→ ACTION ITEM
The response should be the lines of the data, starting at the first and ending at the one that contains "- potted plant [767,438,824,509]", copied without change.

Object presence transitions
+ + + + + + +

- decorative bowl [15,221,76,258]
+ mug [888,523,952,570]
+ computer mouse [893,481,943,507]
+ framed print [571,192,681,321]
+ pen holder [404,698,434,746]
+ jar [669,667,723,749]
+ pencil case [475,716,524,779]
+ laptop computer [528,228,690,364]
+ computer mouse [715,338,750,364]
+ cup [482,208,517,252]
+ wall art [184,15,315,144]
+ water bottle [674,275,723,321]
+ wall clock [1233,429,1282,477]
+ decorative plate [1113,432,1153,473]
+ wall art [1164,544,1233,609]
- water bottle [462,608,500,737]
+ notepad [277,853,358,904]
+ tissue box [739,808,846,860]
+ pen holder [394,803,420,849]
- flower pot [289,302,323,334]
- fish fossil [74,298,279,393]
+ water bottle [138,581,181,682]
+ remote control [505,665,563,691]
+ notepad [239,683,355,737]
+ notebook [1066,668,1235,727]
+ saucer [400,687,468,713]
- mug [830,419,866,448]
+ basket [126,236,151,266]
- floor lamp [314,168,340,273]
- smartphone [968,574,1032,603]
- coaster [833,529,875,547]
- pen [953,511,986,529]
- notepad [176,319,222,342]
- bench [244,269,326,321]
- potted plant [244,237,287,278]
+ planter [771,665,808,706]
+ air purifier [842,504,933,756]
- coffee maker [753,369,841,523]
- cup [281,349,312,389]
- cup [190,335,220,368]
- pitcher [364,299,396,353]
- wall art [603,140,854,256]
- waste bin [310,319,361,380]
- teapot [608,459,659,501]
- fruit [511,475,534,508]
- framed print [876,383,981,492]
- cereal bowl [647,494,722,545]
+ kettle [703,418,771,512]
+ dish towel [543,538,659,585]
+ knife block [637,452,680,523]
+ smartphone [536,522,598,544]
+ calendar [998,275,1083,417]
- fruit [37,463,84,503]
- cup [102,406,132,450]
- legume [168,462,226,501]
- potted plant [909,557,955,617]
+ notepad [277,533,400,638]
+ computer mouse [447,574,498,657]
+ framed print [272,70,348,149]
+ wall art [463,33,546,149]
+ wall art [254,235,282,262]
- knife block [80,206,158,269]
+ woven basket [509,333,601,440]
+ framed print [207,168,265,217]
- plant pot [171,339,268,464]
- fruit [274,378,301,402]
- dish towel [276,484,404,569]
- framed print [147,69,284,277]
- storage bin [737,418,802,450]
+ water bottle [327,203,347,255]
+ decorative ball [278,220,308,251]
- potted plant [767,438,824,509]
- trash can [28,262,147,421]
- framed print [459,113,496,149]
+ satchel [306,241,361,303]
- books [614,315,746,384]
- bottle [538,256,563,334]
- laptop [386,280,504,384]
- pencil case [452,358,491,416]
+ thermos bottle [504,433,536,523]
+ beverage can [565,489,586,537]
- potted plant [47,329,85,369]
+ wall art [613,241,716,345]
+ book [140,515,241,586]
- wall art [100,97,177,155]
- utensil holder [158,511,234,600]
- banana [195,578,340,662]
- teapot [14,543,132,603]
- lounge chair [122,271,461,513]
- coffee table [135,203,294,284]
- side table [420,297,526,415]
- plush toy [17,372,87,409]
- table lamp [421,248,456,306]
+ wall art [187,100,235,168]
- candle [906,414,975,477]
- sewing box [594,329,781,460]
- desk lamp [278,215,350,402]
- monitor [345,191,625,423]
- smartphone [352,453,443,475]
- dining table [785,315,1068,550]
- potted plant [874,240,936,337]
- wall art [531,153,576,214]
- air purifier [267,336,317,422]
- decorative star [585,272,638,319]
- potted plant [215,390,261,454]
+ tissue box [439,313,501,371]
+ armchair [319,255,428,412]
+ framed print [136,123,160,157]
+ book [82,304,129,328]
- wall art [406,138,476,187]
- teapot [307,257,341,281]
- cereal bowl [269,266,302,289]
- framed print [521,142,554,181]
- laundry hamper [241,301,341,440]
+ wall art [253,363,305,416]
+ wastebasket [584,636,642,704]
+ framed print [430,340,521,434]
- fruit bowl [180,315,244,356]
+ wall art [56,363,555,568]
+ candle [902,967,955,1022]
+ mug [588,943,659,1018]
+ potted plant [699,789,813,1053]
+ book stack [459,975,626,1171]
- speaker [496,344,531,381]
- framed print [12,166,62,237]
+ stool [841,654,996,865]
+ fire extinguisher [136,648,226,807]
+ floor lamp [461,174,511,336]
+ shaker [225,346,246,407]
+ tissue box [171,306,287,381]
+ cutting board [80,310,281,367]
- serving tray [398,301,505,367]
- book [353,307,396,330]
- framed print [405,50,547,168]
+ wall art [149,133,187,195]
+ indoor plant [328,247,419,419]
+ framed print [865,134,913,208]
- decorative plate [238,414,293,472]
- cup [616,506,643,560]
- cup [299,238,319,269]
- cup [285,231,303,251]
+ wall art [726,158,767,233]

+ + + + + + +

→ WRITTEN RESPONSE
- decorative bowl [15,221,76,258]
+ mug [888,523,952,570]
+ computer mouse [893,481,943,507]
+ framed print [571,192,681,321]
+ pen holder [404,698,434,746]
+ jar [669,667,723,749]
+ pencil case [475,716,524,779]
+ laptop computer [528,228,690,364]
+ computer mouse [715,338,750,364]
+ cup [482,208,517,252]
+ wall art [184,15,315,144]
+ water bottle [674,275,723,321]
+ wall clock [1233,429,1282,477]
+ decorative plate [1113,432,1153,473]
+ wall art [1164,544,1233,609]
- water bottle [462,608,500,737]
+ notepad [277,853,358,904]
+ tissue box [739,808,846,860]
+ pen holder [394,803,420,849]
- flower pot [289,302,323,334]
- fish fossil [74,298,279,393]
+ water bottle [138,581,181,682]
+ remote control [505,665,563,691]
+ notepad [239,683,355,737]
+ notebook [1066,668,1235,727]
+ saucer [400,687,468,713]
- mug [830,419,866,448]
+ basket [126,236,151,266]
- floor lamp [314,168,340,273]
- smartphone [968,574,1032,603]
- coaster [833,529,875,547]
- pen [953,511,986,529]
- notepad [176,319,222,342]
- bench [244,269,326,321]
- potted plant [244,237,287,278]
+ planter [771,665,808,706]
+ air purifier [842,504,933,756]
- coffee maker [753,369,841,523]
- cup [281,349,312,389]
- cup [190,335,220,368]
- pitcher [364,299,396,353]
- wall art [603,140,854,256]
- waste bin [310,319,361,380]
- teapot [608,459,659,501]
- fruit [511,475,534,508]
- framed print [876,383,981,492]
- cereal bowl [647,494,722,545]
+ kettle [703,418,771,512]
+ dish towel [543,538,659,585]
+ knife block [637,452,680,523]
+ smartphone [536,522,598,544]
+ calendar [998,275,1083,417]
- fruit [37,463,84,503]
- cup [102,406,132,450]
- legume [168,462,226,501]
- potted plant [909,557,955,617]
+ notepad [277,533,400,638]
+ computer mouse [447,574,498,657]
+ framed print [272,70,348,149]
+ wall art [463,33,546,149]
+ wall art [254,235,282,262]
- knife block [80,206,158,269]
+ woven basket [509,333,601,440]
+ framed print [207,168,265,217]
- plant pot [171,339,268,464]
- fruit [274,378,301,402]
- dish towel [276,484,404,569]
- framed print [147,69,284,277]
- storage bin [737,418,802,450]
+ water bottle [327,203,347,255]
+ decorative ball [278,220,308,251]
- potted plant [767,438,824,509]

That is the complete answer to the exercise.